I get the feeling that SF and SV in the 1990s was right at that happy medium. Wasn't there, so maybe I'm wrong, but that's the sense I get.
I certainly wasn't trying to make Austin look unattractive to anyone who thinks they might enjoy that lifestyle. Depending on your stage in life and needs Austin is likely one of the best places in America to live right now (assuming you don't mind 115 degree heat during the peak of the summer). I absolutely love visiting my family there and often spend weeks at a time in Airbnb's when I visit.
All I was trying to do was show another extreme, in contrast to the OP's and situation in San Francisco right now. Some people absolutely love San Francisco and probably thrive in the tech scene here, but that doesn't mean it's great for everyone or every startup.
The people you want aren't the people who leave at 5:00 pm and are drinking every night by 5:30. I agree with you there. I doubt that's all you'll get in Austin. A lot of New York/Bay Area people are moving to Austin, Seattle and NC to raise families and most of them have aged out of their heavy-drinking days.
Nor do you (should you, anyway) want the people who work 75-hour weeks at their startups and don't learn any new skills except the one or two things in the critical path of their assigned project (the rest of their work being grunt work they learn nothing from). Those people will suffer a lot to keep their jobs and because they overestimate the career benefit of what they're doing, but they rarely produce anything good.

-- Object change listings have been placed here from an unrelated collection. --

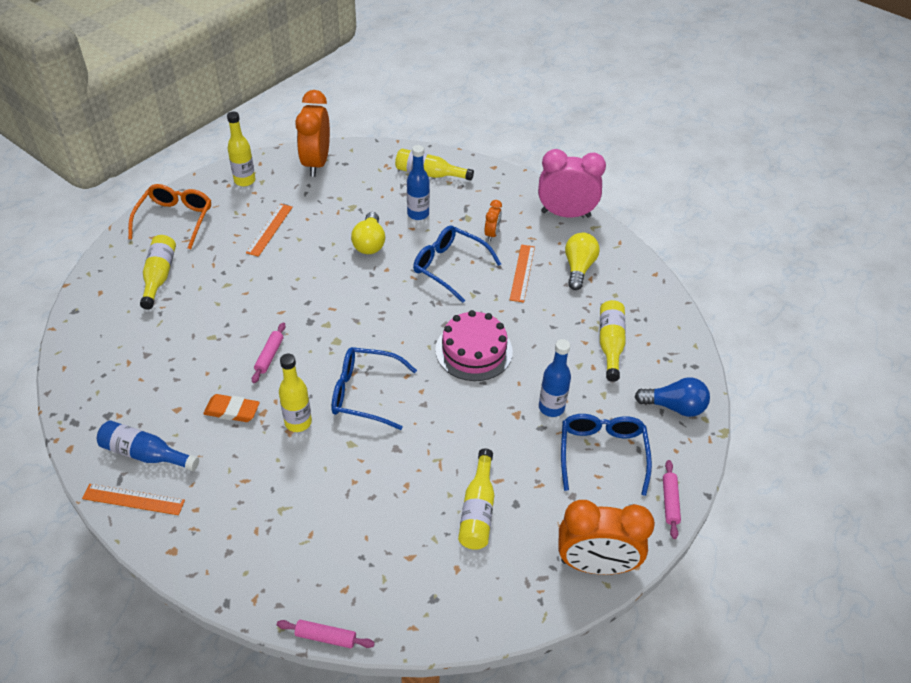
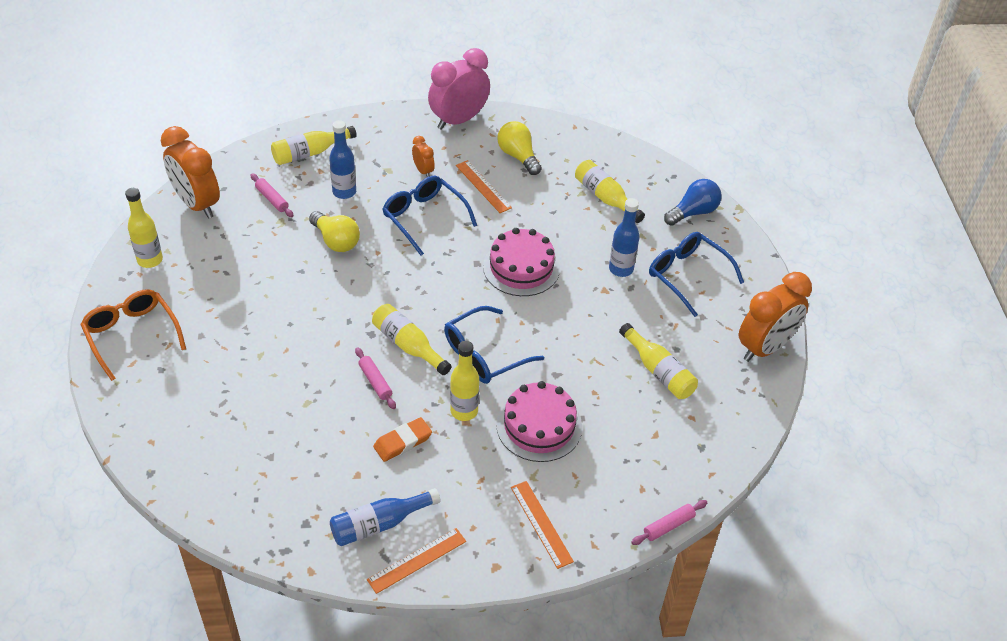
camera: 45 degrees left, 0 degrees up
(159, 276) = (188, 390): yellow bottle -> yellow bottle (408, 345)
(269, 229) = (234, 286): orange ruler -> orange ruler (541, 524)
(334, 476) = (539, 426): none -> pink cake
(449, 267) = (424, 218): blue glasses -> blue glasses turned 60 degrees clockwise
(670, 502) = (760, 276): pink rolling pin -> pink rolling pin (272, 199)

So you don't want the Austin stereotype (leaves at 5:00, drinking by 5:30) or the Bay Area/New York stereotype (all-in on his employer's assigned work, burns out in 15 months, gets fired but walks away with a tiny sliver of equity that prevents you from forgetting his existence entirely). I agree with you on both. (Not to say that those stereotypes describe everyone in those regions; they don't.)
You want the people who leave at 5:00pm and then work on things that interest them for 3 hours. (Or get up early and work on side projects before coming to you.) Those are the people with the good ideas. Not the workaholic corporate stooges, and not the semi-retired slackers.

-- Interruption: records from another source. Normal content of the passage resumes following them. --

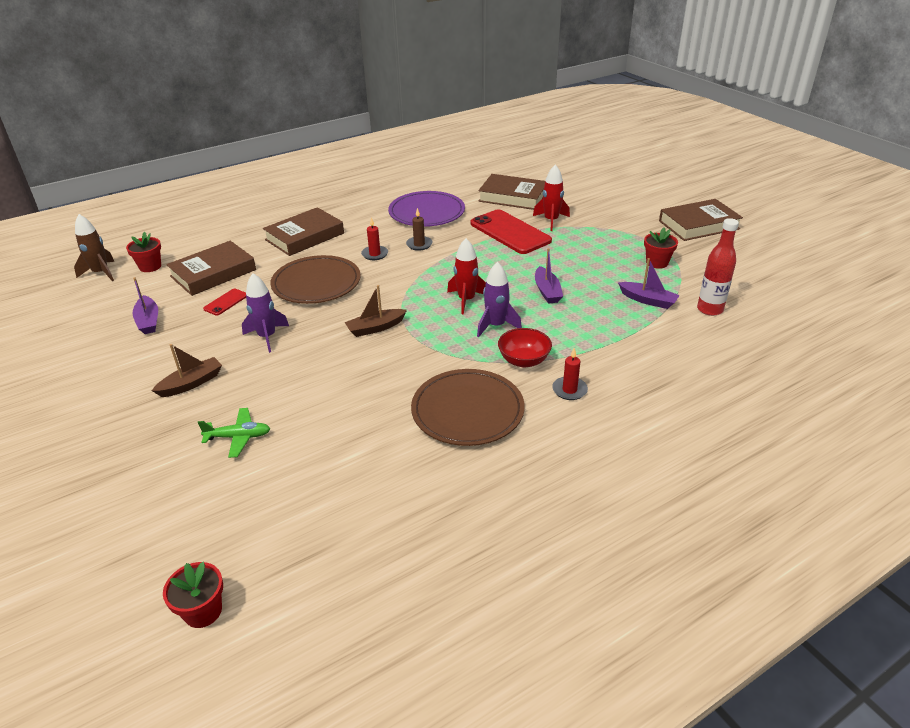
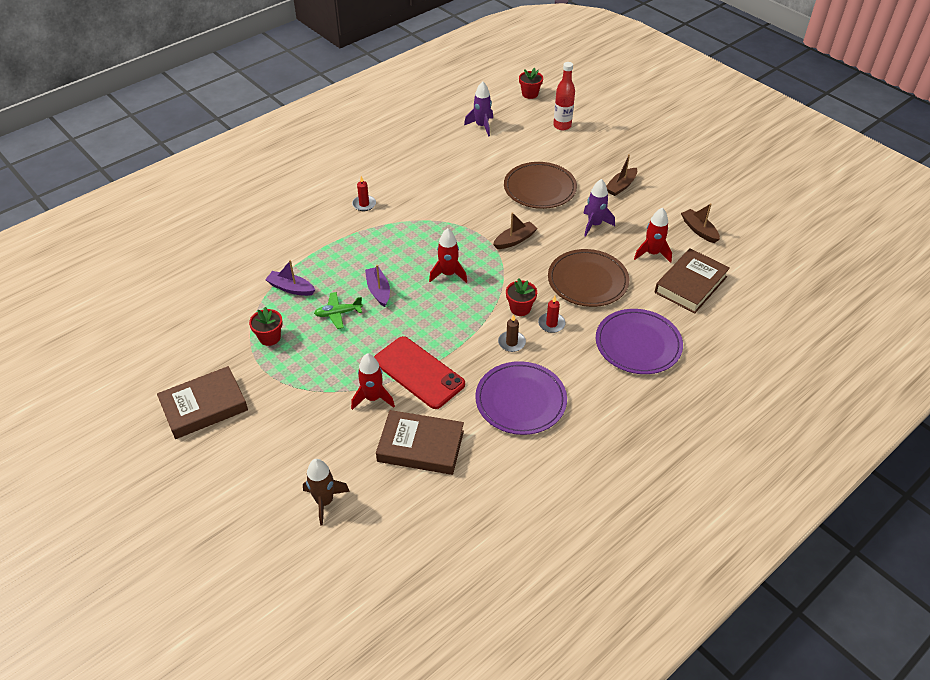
camera: 170 degrees right, 10 degrees up
(101, 273) = (794, 275): brown rocket -> brown rocket (324, 501)
(148, 321) = (699, 230): purple boat -> brown boat
(150, 266) = (757, 287): red flower pot -> red flower pot (520, 308)
(226, 302) = (652, 253): red phone -> red rocket
(238, 437) = (565, 158): green plane -> green plane (338, 313)
(304, 236) = (638, 344): brown book -> purple plate
(467, 411) = (430, 185): brown plate -> brown plate (539, 188)
(496, 326) = (420, 250): purple rocket -> purple rocket (481, 126)
(523, 360) = (396, 223): red bowl -> none
(709, 309) = (241, 283): red bottle -> red bottle (562, 126)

Also, there's absolutely nothing wrong with working an 8-hour day if you do it efficiently. Hell, an efficient 5-hour day is probably better than what most corporates put in, even if they're in the office for 10+ hours (that's about shared suffering and its social purposes, not efficiency).

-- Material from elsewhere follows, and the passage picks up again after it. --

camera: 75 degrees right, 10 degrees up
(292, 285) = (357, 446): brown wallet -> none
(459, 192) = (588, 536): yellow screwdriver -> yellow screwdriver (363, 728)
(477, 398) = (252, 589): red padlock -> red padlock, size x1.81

It was very hard to want to put your soul into building a company (which as a founder you generally always have to do, at least for a while) when everything is just so mellow in Austin. All of my friends were leaving their offices by 5pm to go drink $3 beers every single day, and likely go see a band play that evening. I of course did this too, because I wasn't going to be the only person working through the evening.
Then there is the cost of living. It's absurdly low compared to the bay area or NYC. I could have a great quality of life in Austin by doing 1 - 2 freelance gigs per month, easy (I know this because I did it for 3 years before starting a company). This translates to not feeling the small window of opportunity you'd have to build a company that becomes profitable (or you can raise money with) out in the bay area, because you can coast by on so little money. This also presented a talent/hiring problem when I did try to make a startup happen in Austin. It was VERY hard to convince freelancers who were making 100k a year and putting a majority of that in the bank to come make less for my crazy dream.
In the Bay Area I do not have these issues. EVERYONE works insanely hard. The cost of living is insane, so I can't just sit around and take my sweet time. Becoming profitable as soon as possible is all I think about.
I'm not saying the Bay Area version of this isn't its own extreme, because it is definitely out of control, but there has to be a balance somewhere between the two.